In April 1979 a Jaguar XJS driven by Dave Heinz and Dave Yarborough was entered into Cannonball Baker Sea-To-Shining-Sea Memorial Trophy Dash, widely known simply as the Cannonball Run. They completed the 2,863 miles (4,608 km) from New York to Los Angeles in a record time of 32 hours and 51 minutes, a record that stood for 4 years, until it was beaten by David Diem and Doug Turner in a Ferrari 308. Diem and Turner covered the same distance in 32 hours and 7 minutes on the US Express, an unofficial successor to the Cannonball Run.
In 1984 Tom Walkinshaw captured the Drivers’ title of the European Touring Car Championship with a Group A version of the XJ-S, entered by TWR. During the championship season the TWR team had also won the Spa 24 Hours race with an XJ-S driven by Tom Walkinshaw, Hans Heyer and Win Percy.

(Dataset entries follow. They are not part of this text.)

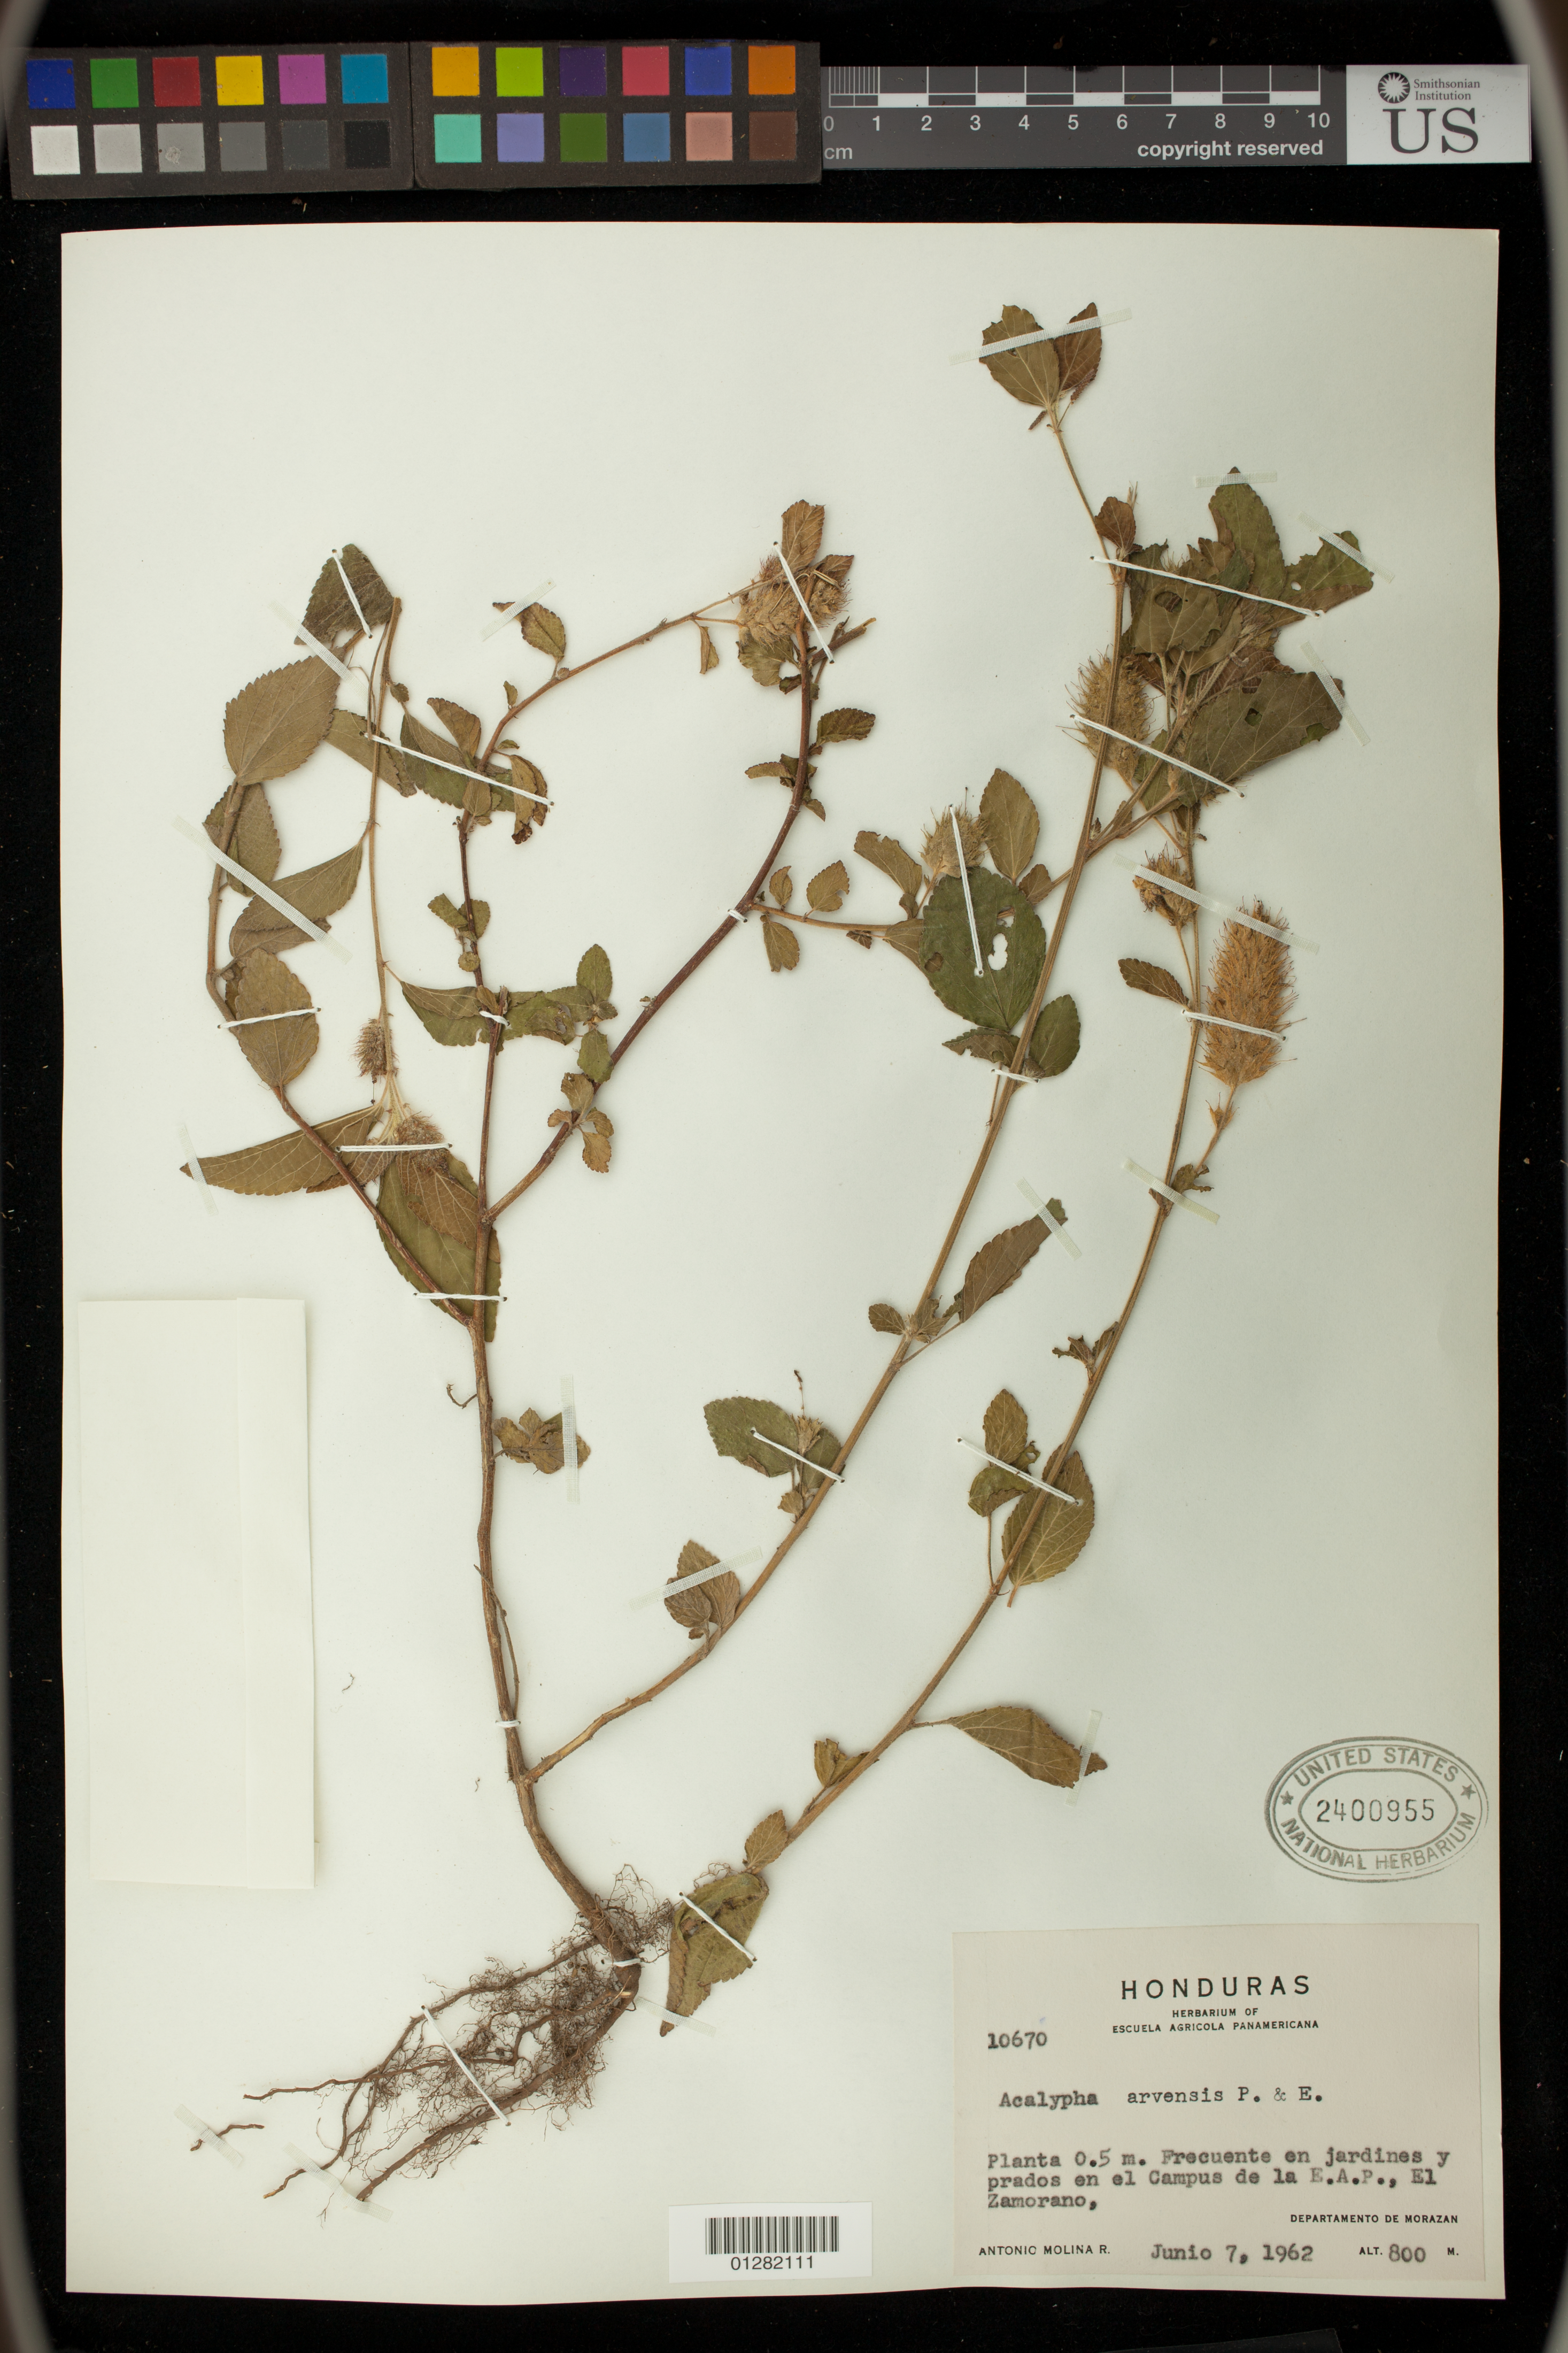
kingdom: Plantae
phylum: Tracheophyta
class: Magnoliopsida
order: Malpighiales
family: Euphorbiaceae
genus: Acalypha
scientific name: Acalypha arvensis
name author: Poepp.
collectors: A. Molina R.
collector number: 10670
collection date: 1962-06-07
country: Honduras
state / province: Fco. Morazán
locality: Campus de la E. A. P., El Zamorano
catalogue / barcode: US 2400955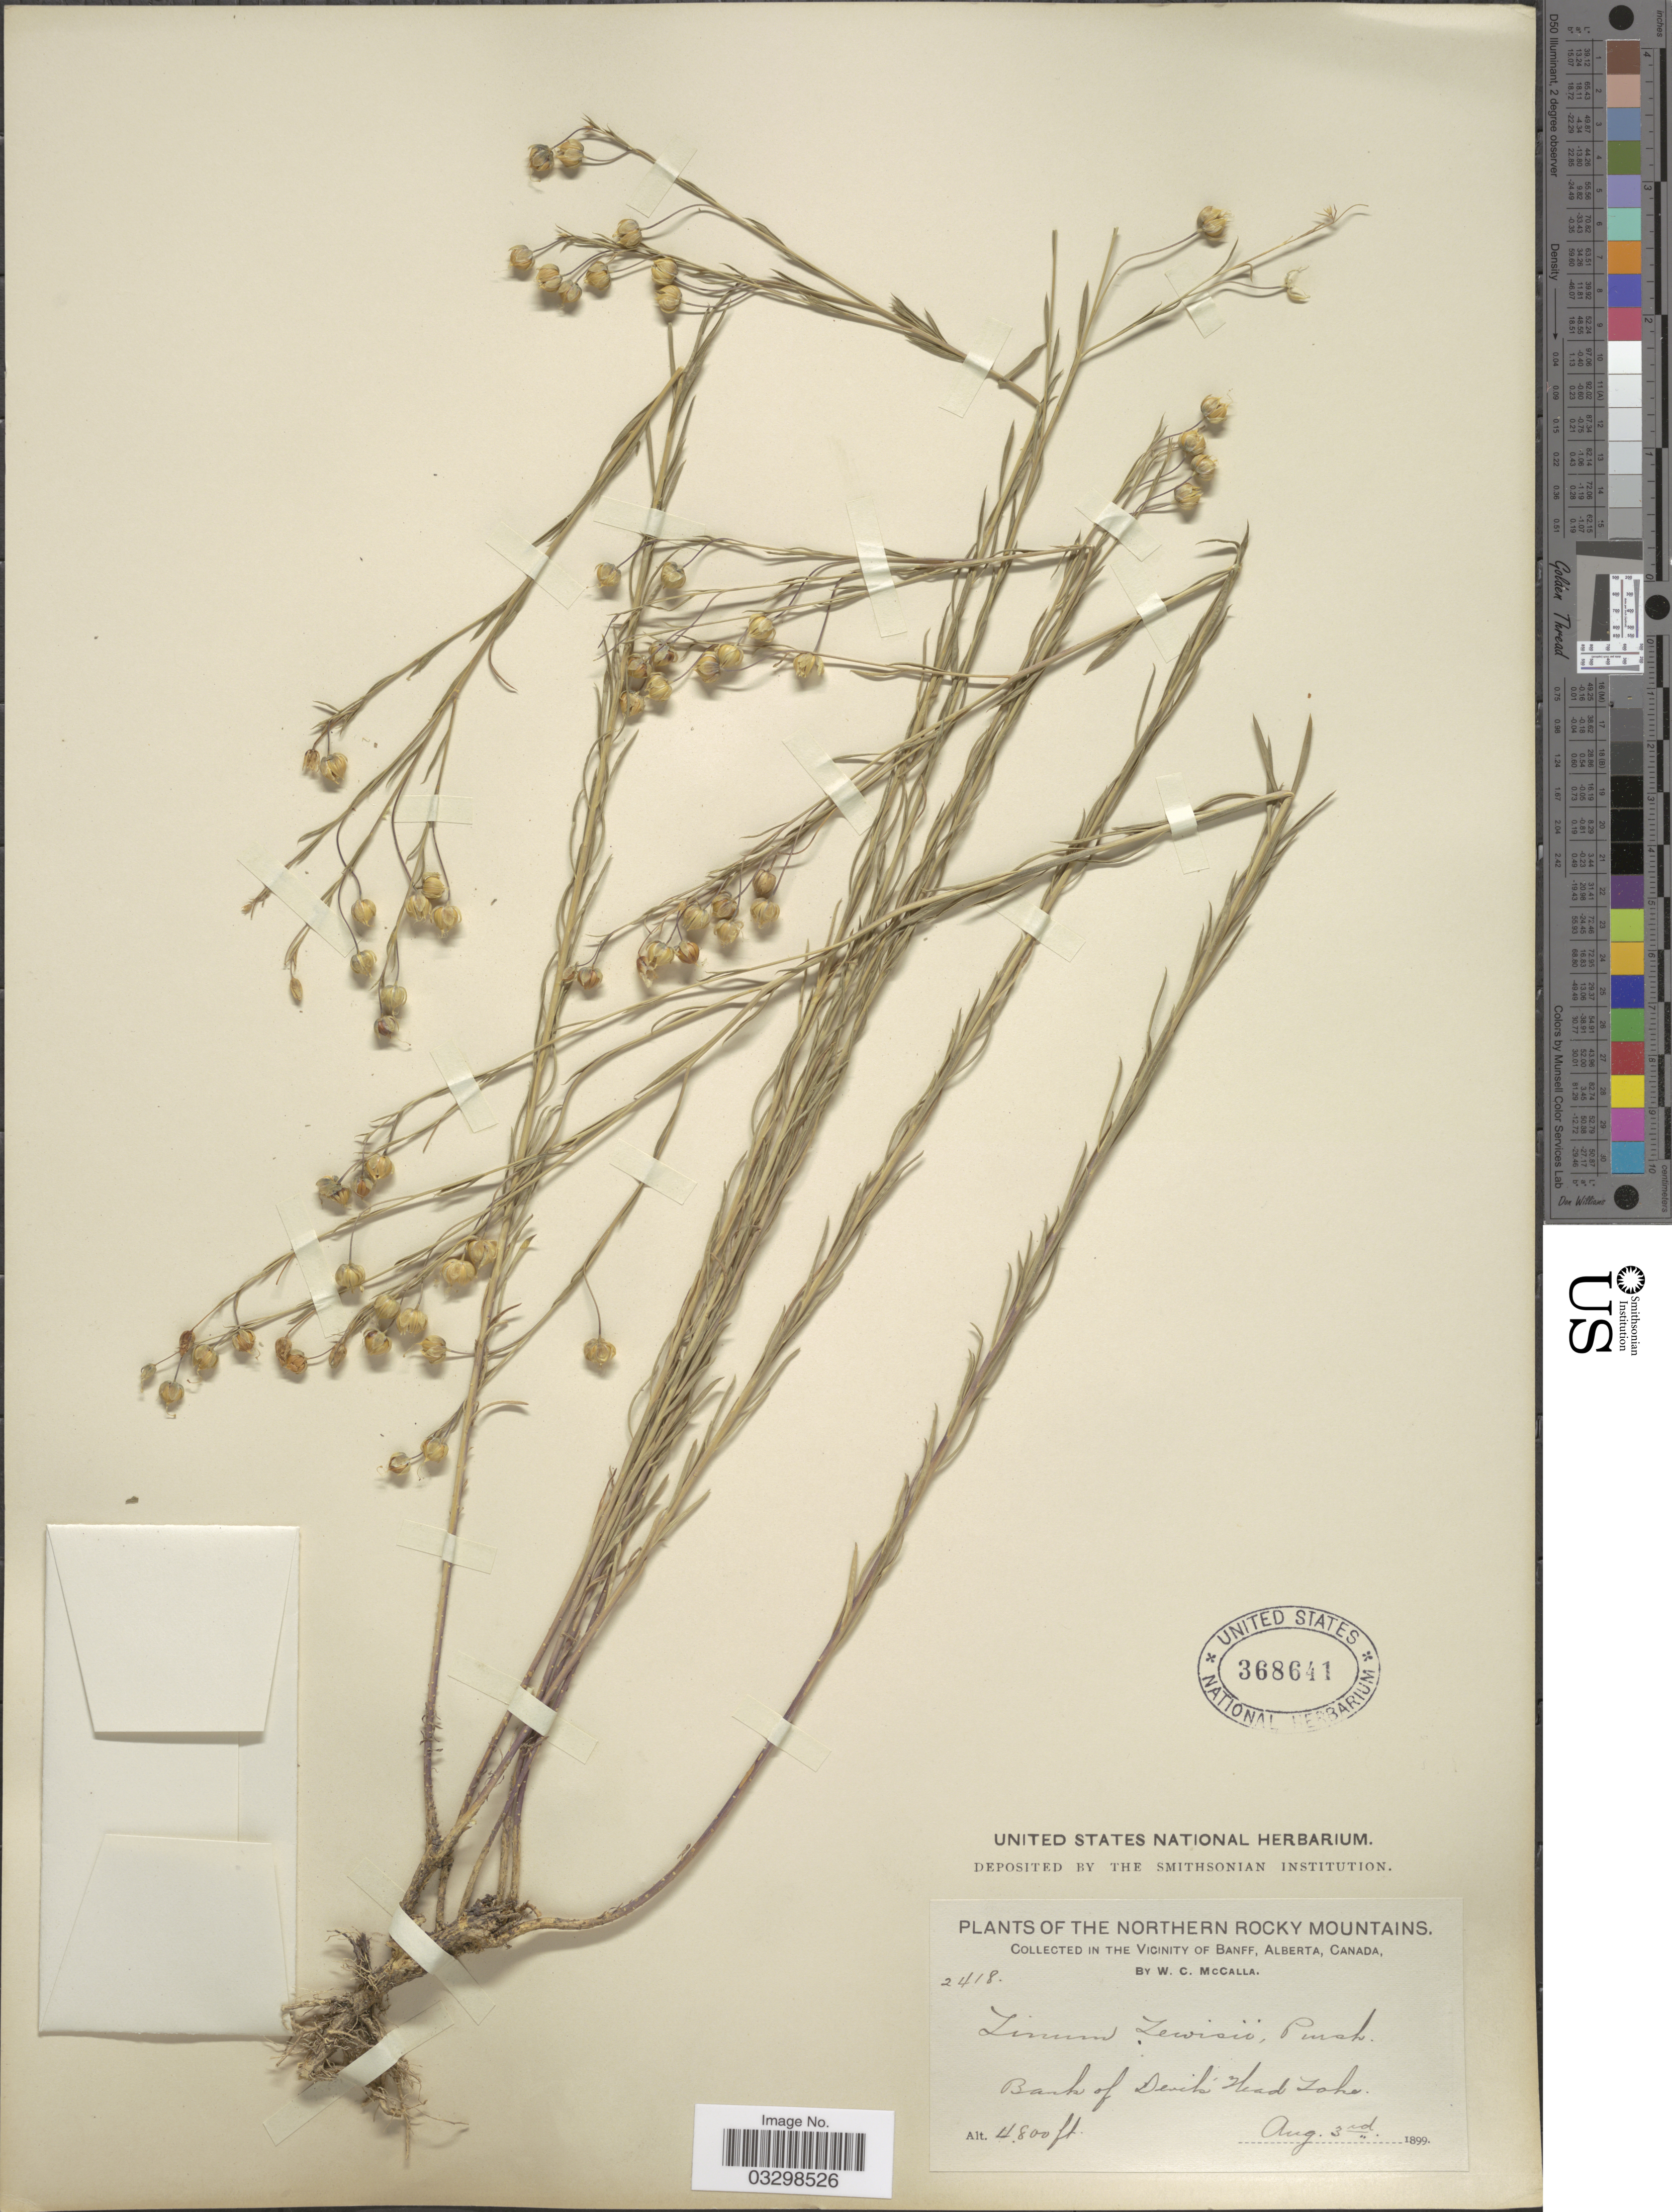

In 1985, XJ-S drivers John Goss and Armin Hahne won the James-Hardie 1000 for Group A Touring Cars at Bathurst, New South Wales in Australia. This car was the third of a trio of XJS's entered for the race by TWR. Walkinshaw and Percy finished third in the lead Jag after oil line problems late in the race.
Today the XJS continues to be extensively campaigned in club level motorsport both in the United Kingdom and overseas. Best known of the race series is probably the Jaguar Enthusiasts' Club XJS championship, currently in association with Toyo Tires. Their championship has now been running for over a decade, offering an affordable entry into club motorsport in the UK, and continuing to attract large grids of this unlikely racing car. Cars compete in various states of modification, from barely modified road cars through to full race-specification cars built in homage to the great TWR specials.